Diese Neuordnung, in Verbindung mit den Rückständen und niedrigeren Zinsen, hat zwar das Anwachsen des Schuldendienstes (Zinsen und Rückzahlungen) verlangsamt. Die Höhe dieser Zahlungen ist jedoch weiterhin gestiegen. Gleichzeitig ist der Umfang der neuen, an Entwicklungsländer vergebenen Bankkredite dramatisch gesunken. Besonders von dieser Entwicklung betroffen sind die Länder mit den höchsten Schulden.
Die Folge davon ist nun, daß der Nettogeldfluß von den privaten Banken zu den Entwicklungsländern gegenwärtig negativ ist: Die Entwicklungsländer zahlen an die Banken mehr als sie bei ihnen borgen.

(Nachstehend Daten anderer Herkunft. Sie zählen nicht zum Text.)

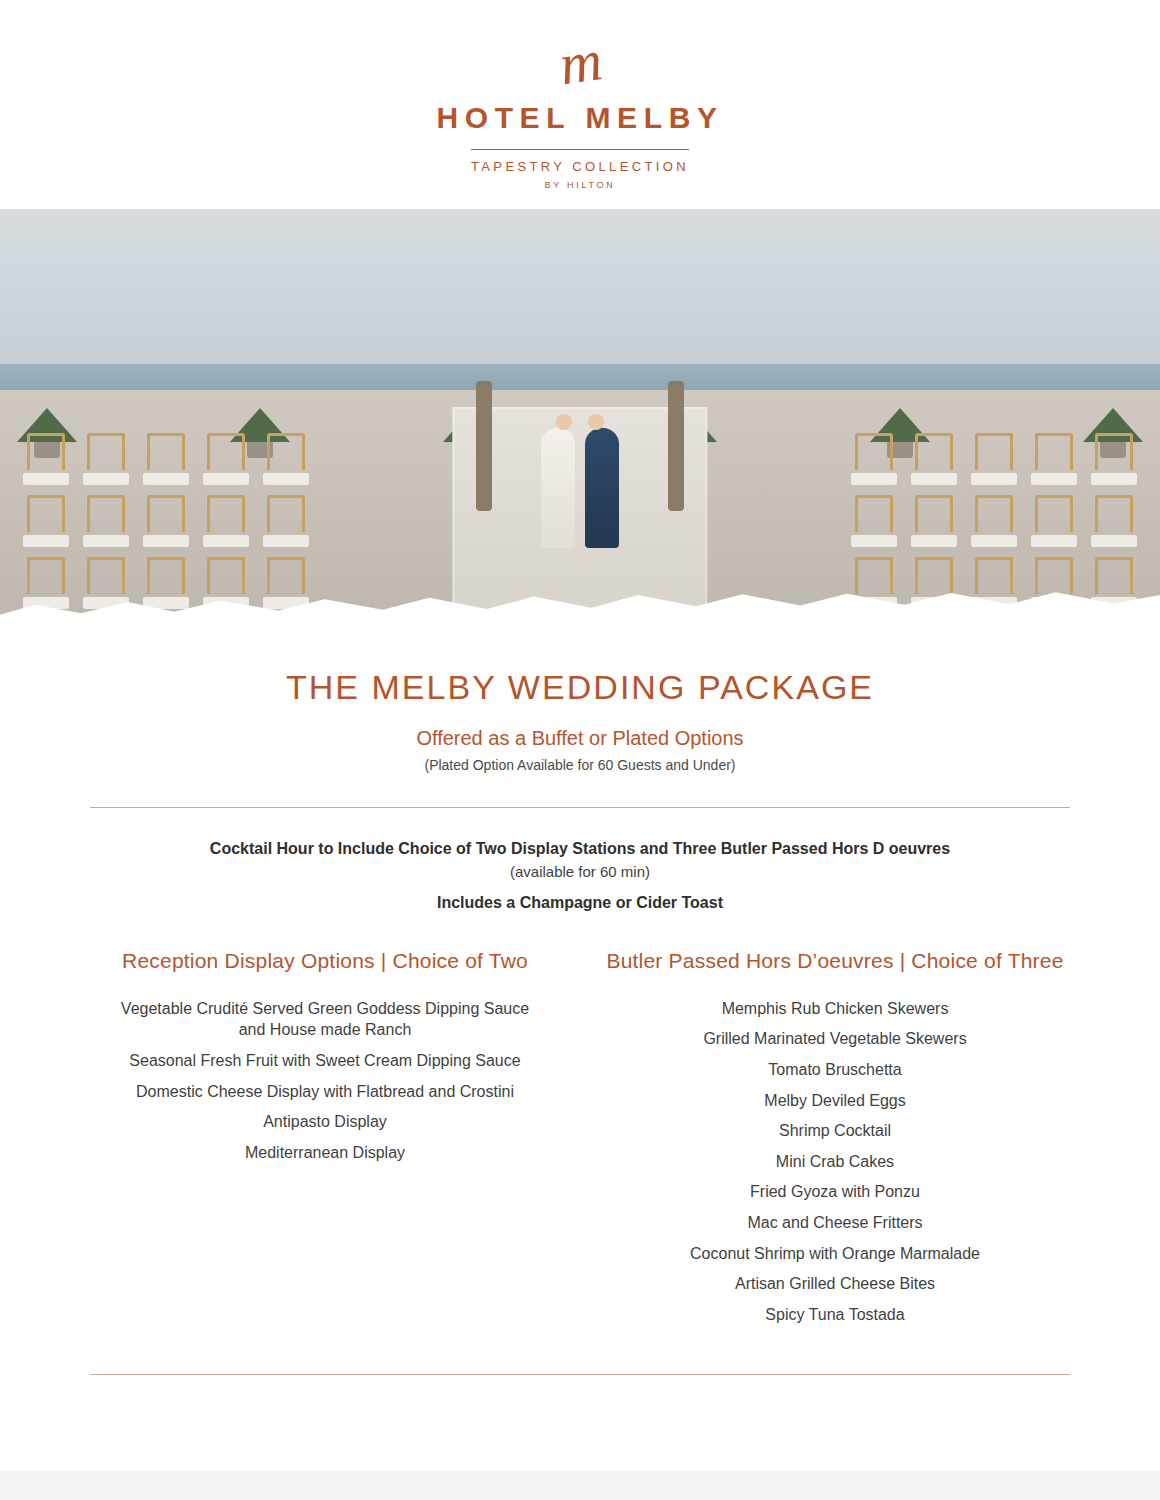m
HOTEL MELBY
TAPESTRY COLLECTION
BY HILTON
THE MELBY WEDDING PACKAGE
Offered as a Buffet or Plated Options
(Plated Option Available for 60 Guests and Under)
Cocktail Hour to Include Choice of Two Display Stations and Three Butler Passed Hors D oeuvres
(available for 60 min)
Includes a Champagne or Cider Toast
Reception Display Options | Choice of Two
Vegetable Crudité Served Green Goddess Dipping Sauceand House made Ranch
Seasonal Fresh Fruit with Sweet Cream Dipping Sauce
Domestic Cheese Display with Flatbread and Crostini
Antipasto Display
Mediterranean Display
Butler Passed Hors D’oeuvres | Choice of Three
Memphis Rub Chicken Skewers
Grilled Marinated Vegetable Skewers
Tomato Bruschetta
Melby Deviled Eggs
Shrimp Cocktail
Mini Crab Cakes
Fried Gyoza with Ponzu
Mac and Cheese Fritters
Coconut Shrimp with Orange Marmalade
Artisan Grilled Cheese Bites
Spicy Tuna Tostada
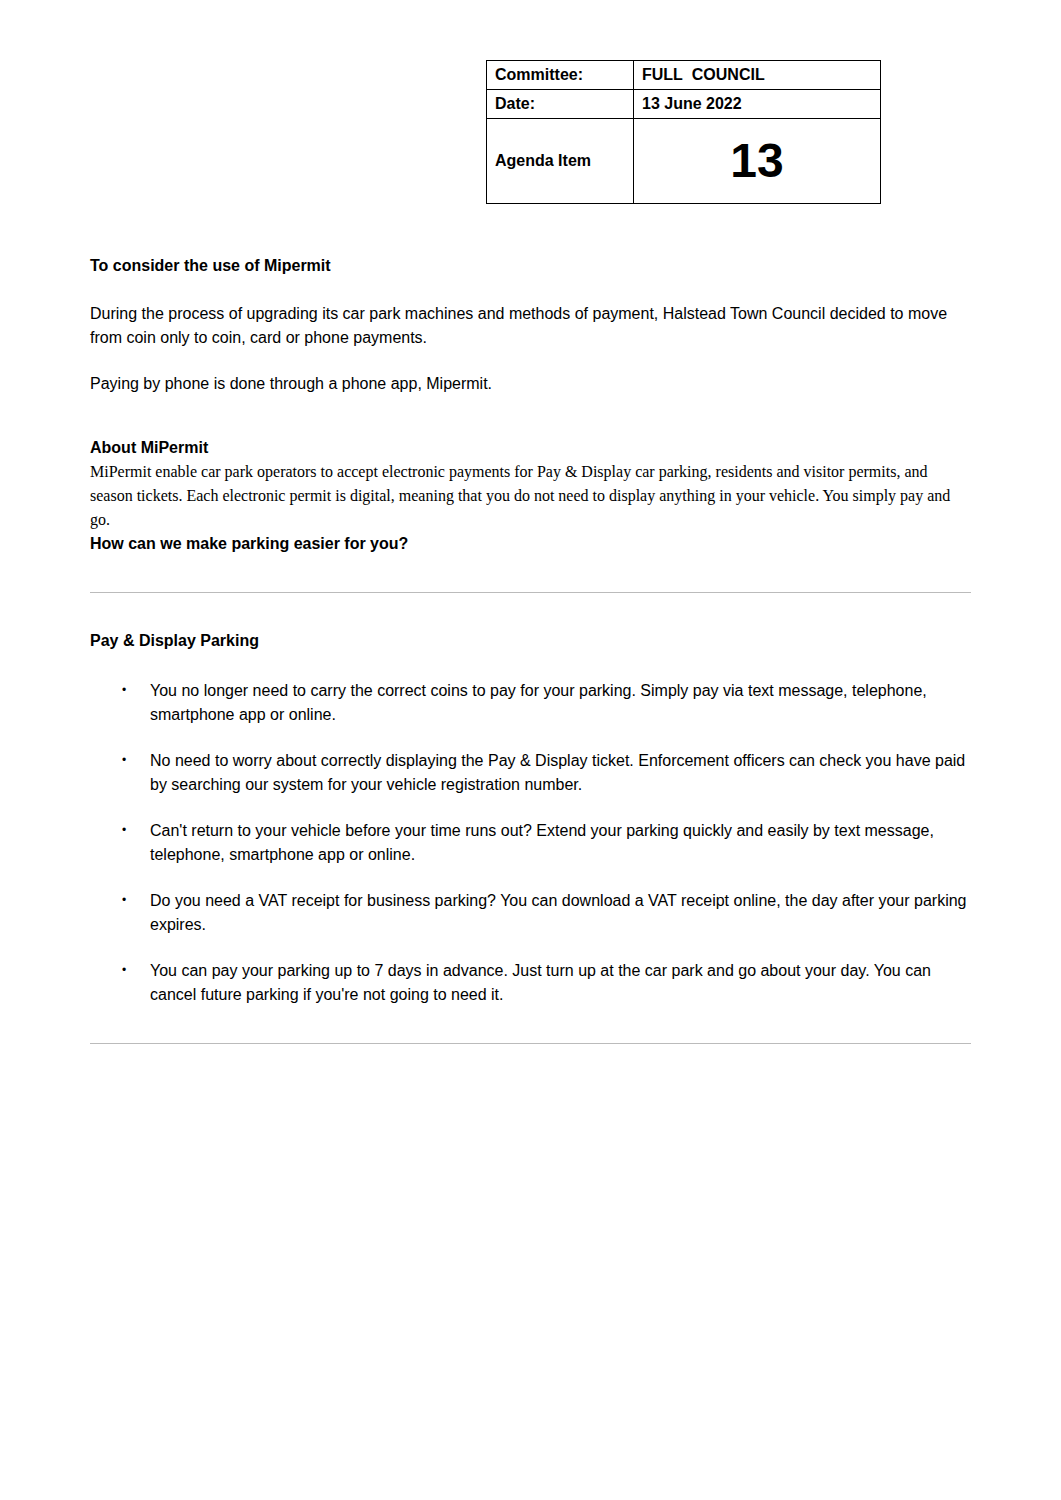| Committee: | FULL COUNCIL |
| Date: | 13 June 2022 |
| Agenda Item | 13 |
To consider the use of Mipermit
During the process of upgrading its car park machines and methods of payment, Halstead Town Council decided to move from coin only to coin, card or phone payments.
Paying by phone is done through a phone app, Mipermit.
About MiPermit
MiPermit enable car park operators to accept electronic payments for Pay & Display car parking, residents and visitor permits, and season tickets. Each electronic permit is digital, meaning that you do not need to display anything in your vehicle. You simply pay and go.
How can we make parking easier for you?
Pay & Display Parking
You no longer need to carry the correct coins to pay for your parking. Simply pay via text message, telephone, smartphone app or online.
No need to worry about correctly displaying the Pay & Display ticket. Enforcement officers can check you have paid by searching our system for your vehicle registration number.
Can't return to your vehicle before your time runs out? Extend your parking quickly and easily by text message, telephone, smartphone app or online.
Do you need a VAT receipt for business parking? You can download a VAT receipt online, the day after your parking expires.
You can pay your parking up to 7 days in advance. Just turn up at the car park and go about your day. You can cancel future parking if you're not going to need it.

Den Statistiken der Weltbank zufolge sind noch 1981 aus privaten Quellen an die Entwicklungsländer um 16 Milliarden Dollar (300 Milliarden Schilling) mehr geflossen als in die umgekehrte Richtung. Aber 1982 war der Nettotransfer bereits negativ (sieben Milliarden Dollar). Wir schätzen, daß sich diese negative Bilanz 1983 auf 21 Milliarden Dollar belaufen hat.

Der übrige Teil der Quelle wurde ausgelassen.